● Provided records
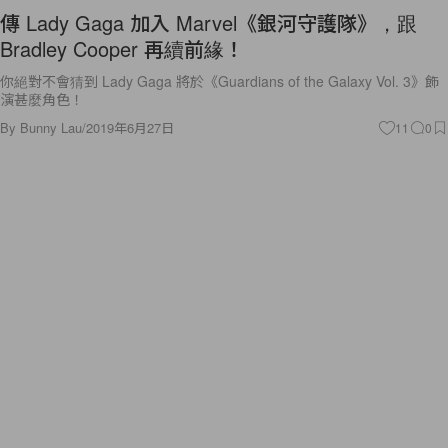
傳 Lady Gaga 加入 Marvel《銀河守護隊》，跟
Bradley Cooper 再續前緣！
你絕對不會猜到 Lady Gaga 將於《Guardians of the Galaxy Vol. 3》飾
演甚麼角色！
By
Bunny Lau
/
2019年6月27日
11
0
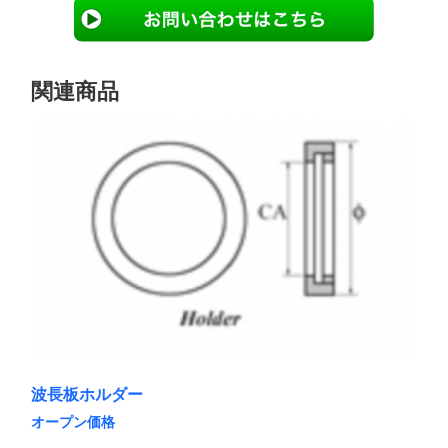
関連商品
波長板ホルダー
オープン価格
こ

==

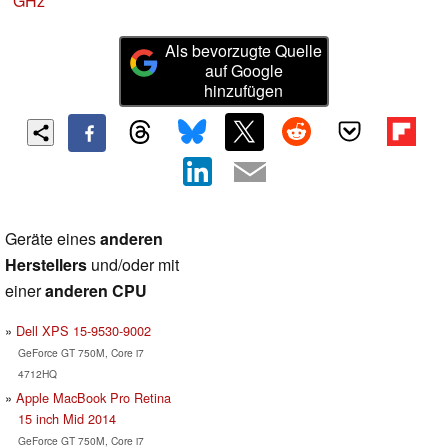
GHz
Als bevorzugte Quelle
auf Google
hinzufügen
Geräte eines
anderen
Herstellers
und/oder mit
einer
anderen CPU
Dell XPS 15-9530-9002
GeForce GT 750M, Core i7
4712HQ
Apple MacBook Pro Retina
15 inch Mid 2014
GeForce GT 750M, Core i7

---

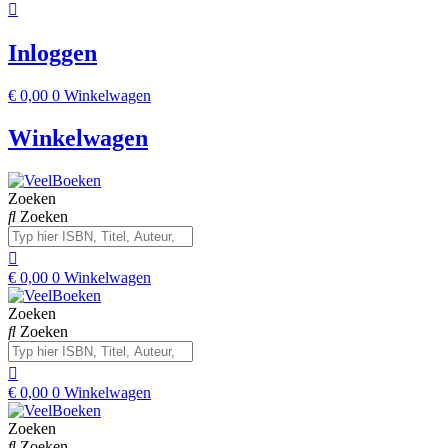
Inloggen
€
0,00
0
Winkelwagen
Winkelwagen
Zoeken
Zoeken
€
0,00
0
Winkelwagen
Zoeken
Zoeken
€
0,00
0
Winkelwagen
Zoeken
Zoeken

● What to work on
How many lines in the records above contain the string "Gaga", matching case exactly? Reply with the number alone.

● Answer for the task
2